After many months, and finally having the time to come back to the project, I tried again from another commercial bottle of beer. Again I went to a potentially good source of wild yeast and obtained a bottle of Cantillon Blåbaer (2010 vintage). This is a lambic beer and one of their more famous beers. Aged on blueberries from Denmark, Blabåer is a collaboration between a Danish bottle shop, Ølbutikken, and Cantillon. It’s sold only once a year at this shop in Copenhagen and the limit is usually two per person. It is not distributed here in the states and I had the fortunate opportunity to trade for the beer on Beer Advocate.

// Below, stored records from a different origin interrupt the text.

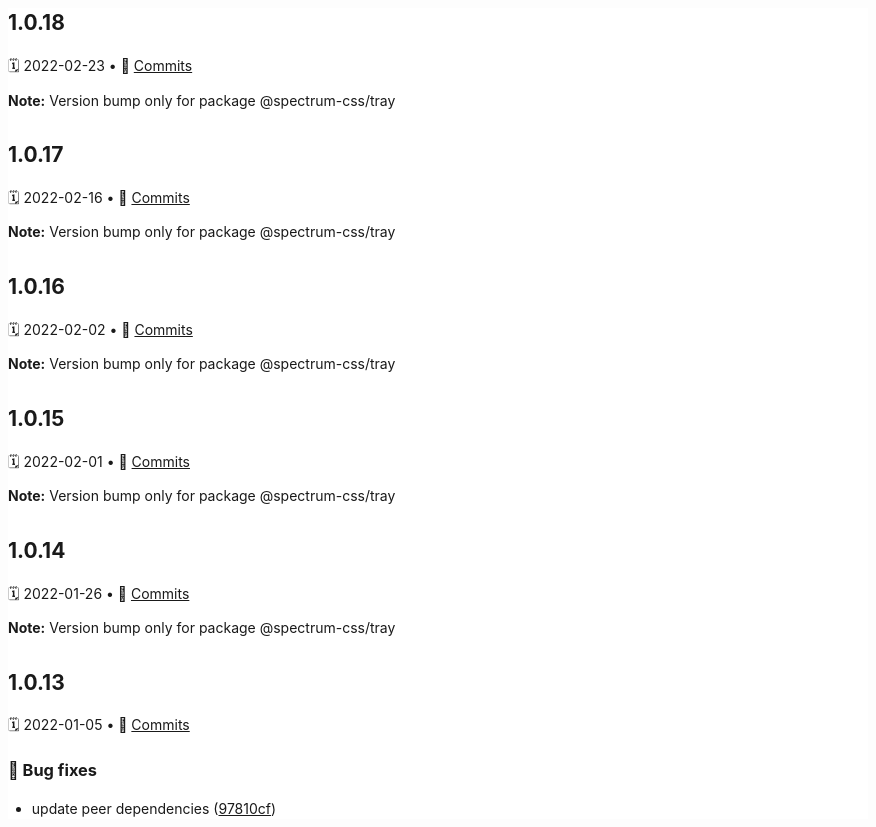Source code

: ## 1.0.18

🗓 2022-02-23 • 📝 [Commits](https://github.com/adobe/spectrum-css/compare/@spectrum-css/tray@1.0.17...@spectrum-css/tray@1.0.18)

**Note:** Version bump only for package @spectrum-css/tray

<a name="1.0.17"></a>

## 1.0.17

🗓 2022-02-16 • 📝 [Commits](https://github.com/adobe/spectrum-css/compare/@spectrum-css/tray@1.0.16...@spectrum-css/tray@1.0.17)

**Note:** Version bump only for package @spectrum-css/tray

<a name="1.0.16"></a>

## 1.0.16

🗓 2022-02-02 • 📝 [Commits](https://github.com/adobe/spectrum-css/compare/@spectrum-css/tray@1.0.15...@spectrum-css/tray@1.0.16)

**Note:** Version bump only for package @spectrum-css/tray

<a name="1.0.15"></a>

## 1.0.15

🗓 2022-02-01 • 📝 [Commits](https://github.com/adobe/spectrum-css/compare/@spectrum-css/tray@1.0.14...@spectrum-css/tray@1.0.15)

**Note:** Version bump only for package @spectrum-css/tray

<a name="1.0.14"></a>

## 1.0.14

🗓 2022-01-26 • 📝 [Commits](https://github.com/adobe/spectrum-css/compare/@spectrum-css/tray@1.0.13...@spectrum-css/tray@1.0.14)

**Note:** Version bump only for package @spectrum-css/tray

<a name="1.0.13"></a>

## 1.0.13

🗓 2022-01-05 • 📝 [Commits](https://github.com/adobe/spectrum-css/compare/@spectrum-css/tray@1.0.11...@spectrum-css/tray@1.0.13)

### 🐛 Bug fixes

- update peer dependencies ([97810cf](https://github.com/adobe/spectrum-css/commit/97810cf))

<a name="1.0.12"></a>
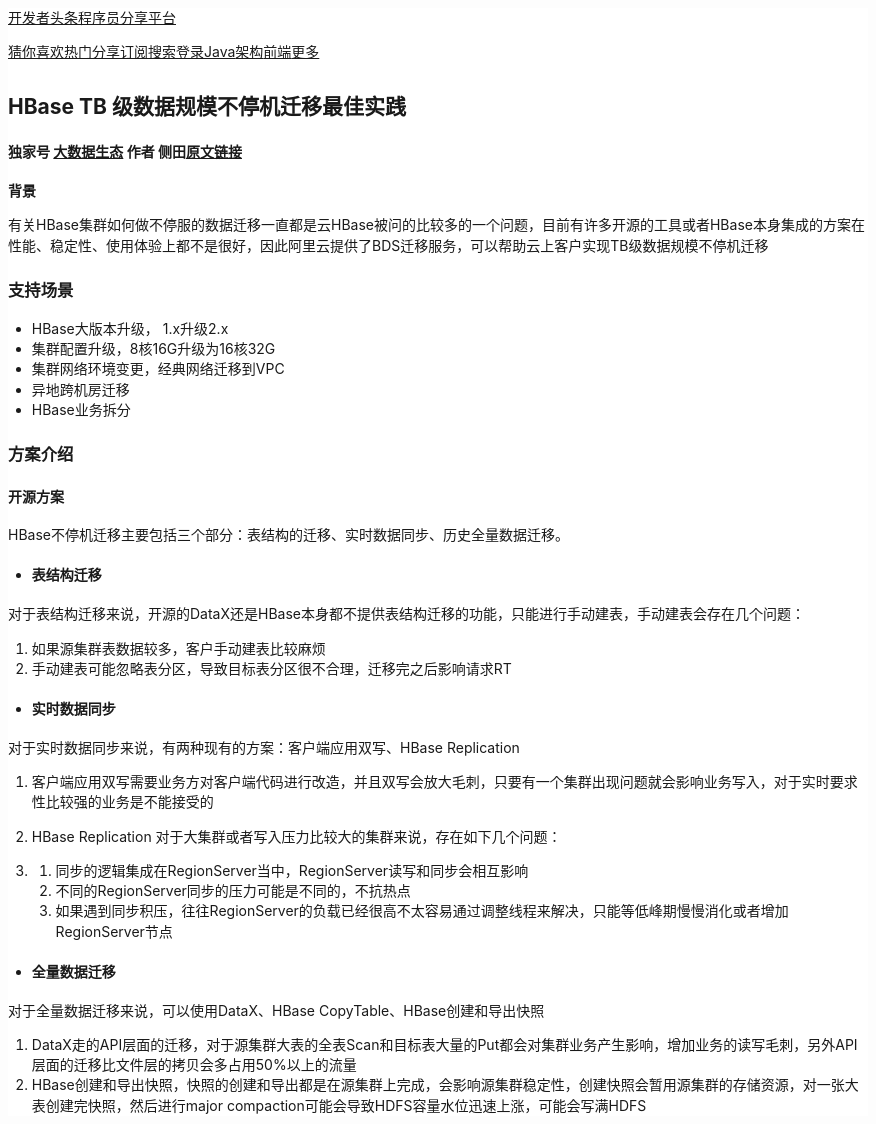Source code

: [开发者头条程序员分享平台](https://toutiao.io/)

[猜你喜欢](https://toutiao.io/explore/reco)[热门](https://toutiao.io/posts/hot/7)[分享](https://toutiao.io/contribute)[订阅](https://toutiao.io/account/subscriptions)[搜索](https://toutiao.io/search)[登录](https://toutiao.io/signin)[Java](https://toutiao.io/c/java)[架构](https://toutiao.io/c/arch)[前端](https://toutiao.io/c/fe)[更多 ](https://toutiao.io/posts/knac22o/preview)

## HBase TB 级数据规模不停机迁移最佳实践

#### 独家号 [大数据生态](https://toutiao.io/subjects/136176) 作者 侧田[原文链接](https://mp.weixin.qq.com/s/cqZxUmO_4koj_fke1rPLSQ)

**背景**

有关HBase集群如何做不停服的数据迁移一直都是云HBase被问的比较多的一个问题，目前有许多开源的工具或者HBase本身集成的方案在性能、稳定性、使用体验上都不是很好，因此阿里云提供了BDS迁移服务，可以帮助云上客户实现TB级数据规模不停机迁移

### **支持场景**

- HBase大版本升级， 1.x升级2.x
- 集群配置升级，8核16G升级为16核32G
- 集群网络环境变更，经典网络迁移到VPC
- 异地跨机房迁移
- HBase业务拆分

### **方案介绍**

#### **开源方案**

HBase不停机迁移主要包括三个部分：表结构的迁移、实时数据同步、历史全量数据迁移。

- #### **表结构迁移**

对于表结构迁移来说，开源的DataX还是HBase本身都不提供表结构迁移的功能，只能进行手动建表，手动建表会存在几个问题：

1. 如果源集群表数据较多，客户手动建表比较麻烦
2. 手动建表可能忽略表分区，导致目标表分区很不合理，迁移完之后影响请求RT

- #### **实时数据同步**

对于实时数据同步来说，有两种现有的方案：客户端应用双写、HBase Replication

1. 客户端应用双写需要业务方对客户端代码进行改造，并且双写会放大毛刺，只要有一个集群出现问题就会影响业务写入，对于实时要求性比较强的业务是不能接受的

2. HBase Replication 对于大集群或者写入压力比较大的集群来说，存在如下几个问题：

3. 1. 同步的逻辑集成在RegionServer当中，RegionServer读写和同步会相互影响
   2. 不同的RegionServer同步的压力可能是不同的，不抗热点
   3. 如果遇到同步积压，往往RegionServer的负载已经很高不太容易通过调整线程来解决，只能等低峰期慢慢消化或者增加RegionServer节点

- #### **全量数据迁移**

对于全量数据迁移来说，可以使用DataX、HBase CopyTable、HBase创建和导出快照

1. DataX走的API层面的迁移，对于源集群大表的全表Scan和目标表大量的Put都会对集群业务产生影响，增加业务的读写毛刺，另外API层面的迁移比文件层的拷贝会多占用50%以上的流量
2. HBase创建和导出快照，快照的创建和导出都是在源集群上完成，会影响源集群稳定性，创建快照会暂用源集群的存储资源，对一张大表创建完快照，然后进行major compaction可能会导致HDFS容量水位迅速上涨，可能会写满HDFS
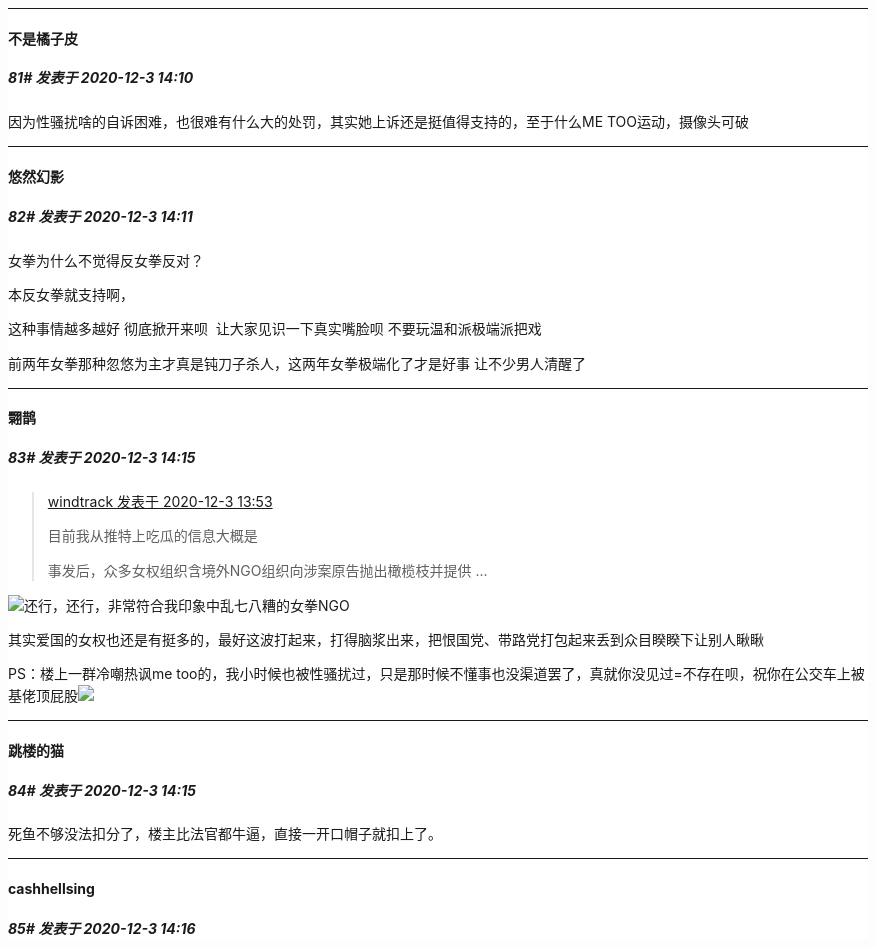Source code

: 
-----

####  不是橘子皮  
##### 81#       发表于 2020-12-3 14:10


因为性骚扰啥的自诉困难，也很难有什么大的处罚，其实她上诉还是挺值得支持的，至于什么ME TOO运动，摄像头可破


-----

####  悠然幻影  
##### 82#       发表于 2020-12-3 14:11


女拳为什么不觉得反女拳反对？


本反女拳就支持啊，


这种事情越多越好 彻底掀开来呗  让大家见识一下真实嘴脸呗 不要玩温和派极端派把戏


前两年女拳那种忽悠为主才真是钝刀子杀人，这两年女拳极端化了才是好事 让不少男人清醒了


-----

####  翾鹊  
##### 83#       发表于 2020-12-3 14:15


<blockquote><a href="httphttps://bbs.saraba1st.com/2b/forum.php?mod=redirect&amp;goto=findpost&amp;pid=49596625&amp;ptid=1975498" target="_blank">windtrack 发表于 2020-12-3 13:53</a>

目前我从推特上吃瓜的信息大概是


事发后，众多女权组织含境外NGO组织向涉案原告抛出橄榄枝并提供 ...</blockquote>
<img src="https://static.saraba1st.com/image/smiley/face2017/068.png" referrerpolicy="no-referrer">还行，还行，非常符合我印象中乱七八糟的女拳NGO

其实爱国的女权也还是有挺多的，最好这波打起来，打得脑浆出来，把恨国党、带路党打包起来丢到众目睽睽下让别人瞅瞅


PS：楼上一群冷嘲热讽me too的，我小时候也被性骚扰过，只是那时候不懂事也没渠道罢了，真就你没见过=不存在呗，祝你在公交车上被基佬顶屁股<img src="https://static.saraba1st.com/image/smiley/face2017/067.png" referrerpolicy="no-referrer">


-----

####  跳楼的猫  
##### 84#       发表于 2020-12-3 14:15


死鱼不够没法扣分了，楼主比法官都牛逼，直接一开口帽子就扣上了。


-----

####  cashhellsing  
##### 85#       发表于 2020-12-3 14:16
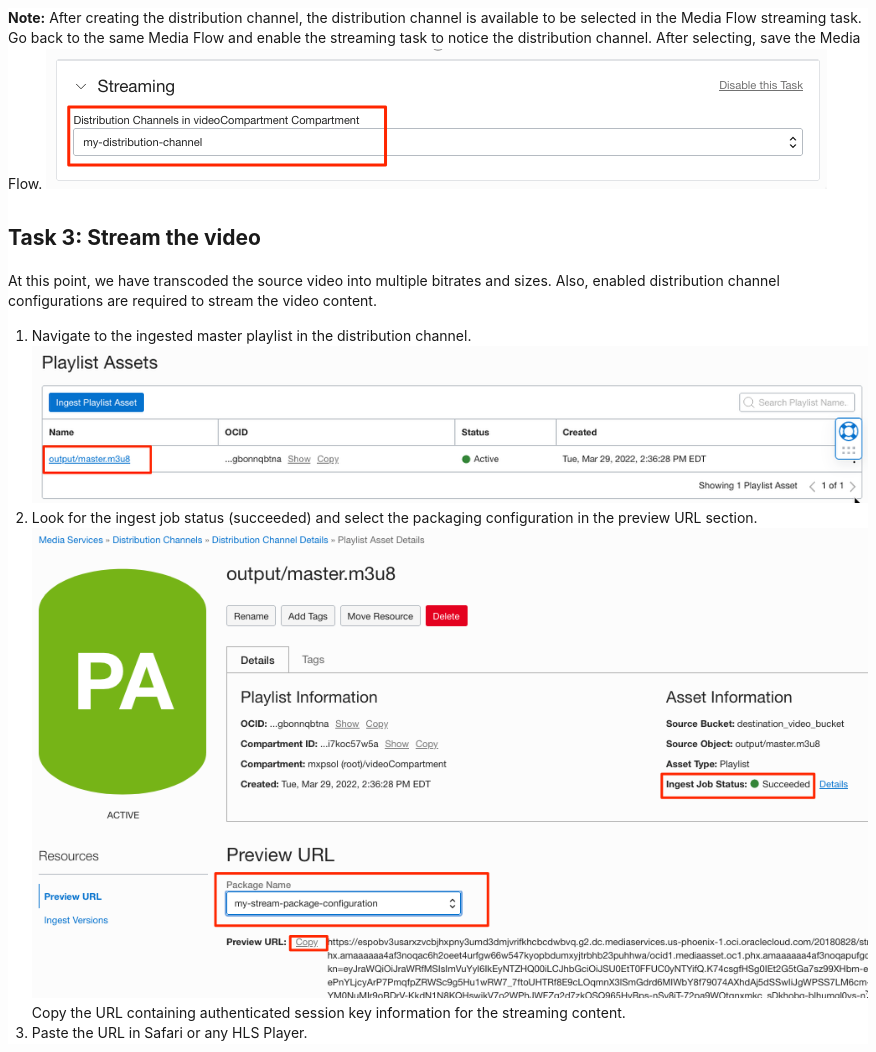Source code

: **Note:**  After creating the distribution channel, the distribution channel is available to be selected in the Media Flow streaming task.
Go back to the same Media Flow and enable the streaming task to notice the distribution channel. After selecting, save the Media Flow. 
![mediastreams 14](images/31.png)

## Task 3: Stream the video

At this point, we have transcoded the source video into multiple bitrates and sizes.
Also, enabled distribution channel configurations are required to stream the video content.

1. Navigate to the ingested master playlist in the distribution channel.
   ![mediastreams 11](images/28.png)
2. Look for the ingest job status (succeeded) and select the packaging configuration in the preview URL section.
   ![mediastreams 12](images/29.png)
   Copy the URL containing authenticated session key information for the streaming content.
3. Paste the URL in Safari or any HLS Player. 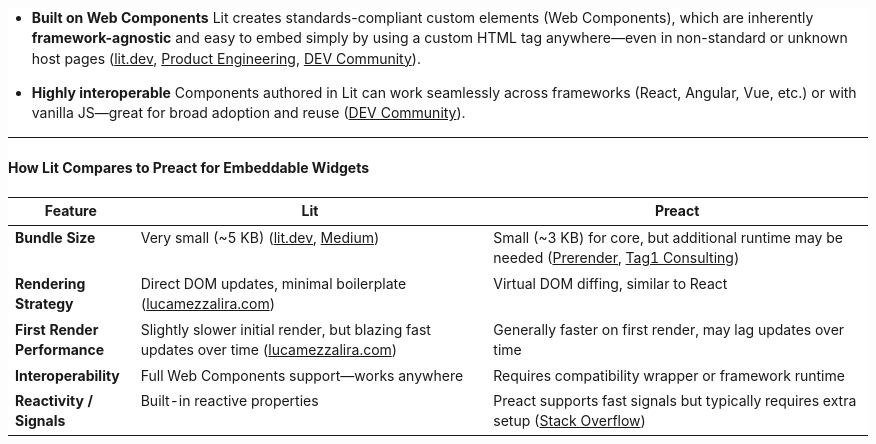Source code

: * **Built on Web Components**
  Lit creates standards-compliant custom elements (Web Components), which are inherently **framework-agnostic** and easy to embed simply by using a custom HTML tag anywhere—even in non-standard or unknown host pages ([lit.dev](https://lit.dev/), [Product Engineering](https://waresix.engineering/creating-chat-widget-using-web-component-f2ffad8a9ebd?utm_source=chatgpt.com), [DEV Community](https://dev.to/reggi/framework-interoperable-component-libraries-using-lit-web-components-43ac?utm_source=chatgpt.com)).

* **Highly interoperable**
  Components authored in Lit can work seamlessly across frameworks (React, Angular, Vue, etc.) or with vanilla JS—great for broad adoption and reuse ([DEV Community](https://dev.to/reggi/framework-interoperable-component-libraries-using-lit-web-components-43ac?utm_source=chatgpt.com)).

---

#### How Lit Compares to Preact for Embeddable Widgets

| Feature                      | **Lit**                                                                                                                                                                                    | **Preact**                                                                                                                                                                                                                                                                                                 |
| ---------------------------- | ------------------------------------------------------------------------------------------------------------------------------------------------------------------------------------------ | ---------------------------------------------------------------------------------------------------------------------------------------------------------------------------------------------------------------------------------------------------------------------------------------------------------- |
| **Bundle Size**              | Very small (\~5 KB) ([lit.dev](https://lit.dev/), [Medium](https://medium.com/%40yanguly/breaking-down-barriers-easy-web-components-with-lit-524fe70206b3?utm_source=chatgpt.com))         | Small (\~3 KB) for core, but additional runtime may be needed ([Prerender](https://prerender.io/blog/best-javascript-frameworks-pros-cons-and-statistics/?utm_source=chatgpt.com), [Tag1 Consulting](https://www.tag1consulting.com/transcript-reducing-complexity-preact-and-htm?utm_source=chatgpt.com)) |
| **Rendering Strategy**       | Direct DOM updates, minimal boilerplate ([lucamezzalira.com](https://lucamezzalira.com/2018/08/14/a-night-experimenting-with-lit-html/?utm_source=chatgpt.com))                            | Virtual DOM diffing, similar to React                                                                                                                                                                                                                                                                      |
| **First Render Performance** | Slightly slower initial render, but blazing fast updates over time ([lucamezzalira.com](https://lucamezzalira.com/2018/08/14/a-night-experimenting-with-lit-html/?utm_source=chatgpt.com)) | Generally faster on first render, may lag updates over time                                                                                                                                                                                                                                                |
| **Interoperability**         | Full Web Components support—works anywhere                                                                                                                                                 | Requires compatibility wrapper or framework runtime                                                                                                                                                                                                                                                        |
| **Reactivity / Signals**     | Built-in reactive properties                                                                                                                                                               | Preact supports fast signals but typically requires extra setup ([Stack Overflow](https://stackoverflow.com/questions/77405932/comparing-performance-react-hooks-with-optimization-vs-preact-signals?utm_source=chatgpt.com))                                                                              |
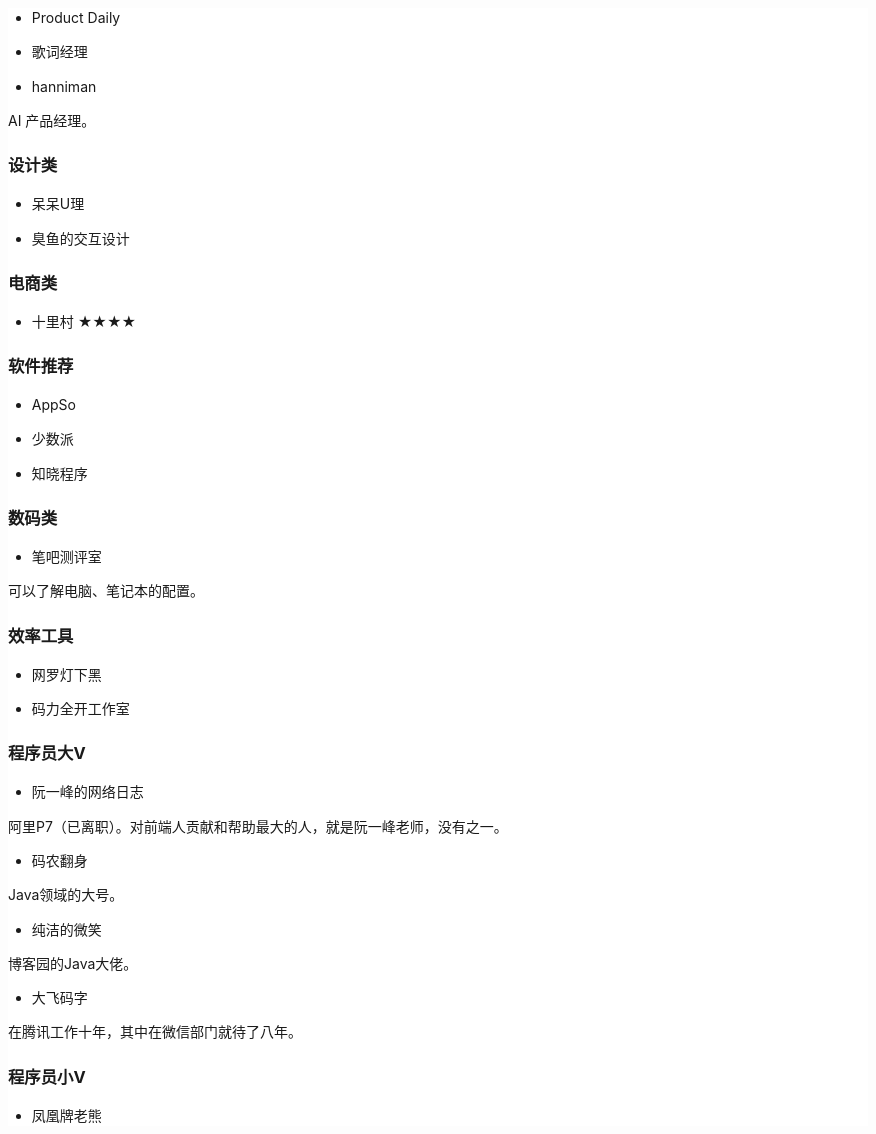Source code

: - Product Daily

- 歌词经理

- hanniman

AI 产品经理。

### 设计类

- 呆呆U理

- 臭鱼的交互设计

### 电商类

- 十里村 ★★★★

### 软件推荐

- AppSo

- 少数派

- 知晓程序

### 数码类

- 笔吧测评室

可以了解电脑、笔记本的配置。

### 效率工具

- 网罗灯下黑

- 码力全开工作室

### 程序员大V

- 阮一峰的网络日志

阿里P7（已离职）。对前端人贡献和帮助最大的人，就是阮一峰老师，没有之一。

- 码农翻身

Java领域的大号。

- 纯洁的微笑

博客园的Java大佬。

- 大飞码字

在腾讯工作十年，其中在微信部门就待了八年。

### 程序员小V

- 凤凰牌老熊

I opened the bottle almost two months ago, but saved the dregs (about 50 mls) in a sterile conical tube and stored it at 4°C. The first couple of experiments that I did were complete failures:
- 20 μls of lambic slurry into 180 μls of sterile double distlled water (1:10 dilution).
- Made a serial dilution all the way out to 1:1,000,000.
- Plated 50 μls each onto a MYPG, MYPG + bromocresol green, and a WLD plate.
- Incubated at 30°C for two weeks.
- No growth.
OK, not a problem. I must have plated a sample that was too diluted. The next time I plated straight slurry to see if anything would grow. Nothing. For two weeks. At this point I was pretty concerned but confused. I could clearly see wild yeast and bacteria in the dregs with the lab microscope and they looked similar to the Lou Pepe samples. However, there was no growth on agar plates. As a last ditch effort I decided to inoculate 3 mls of wort that was filter sterilized (completely removes any bacteria) with 20 μls of straight lambic slurry. After four days of shaking at 37°C I got this:
In the 15 ml conical is what grew from the slurry after four days. I will post photos soon, but examining the yeast under a microscope revealed a wild strain that looked alot like Brett (small elongated cells). Also, the small fermentation in the tube was not from Saccharomyces cerevisiae as it smelled like sweaty gym socks dipped in vinegar! Another interesting thing to note was the yeast looked homogenous, as in they all looked the same. I wonder if I have one dominant strain?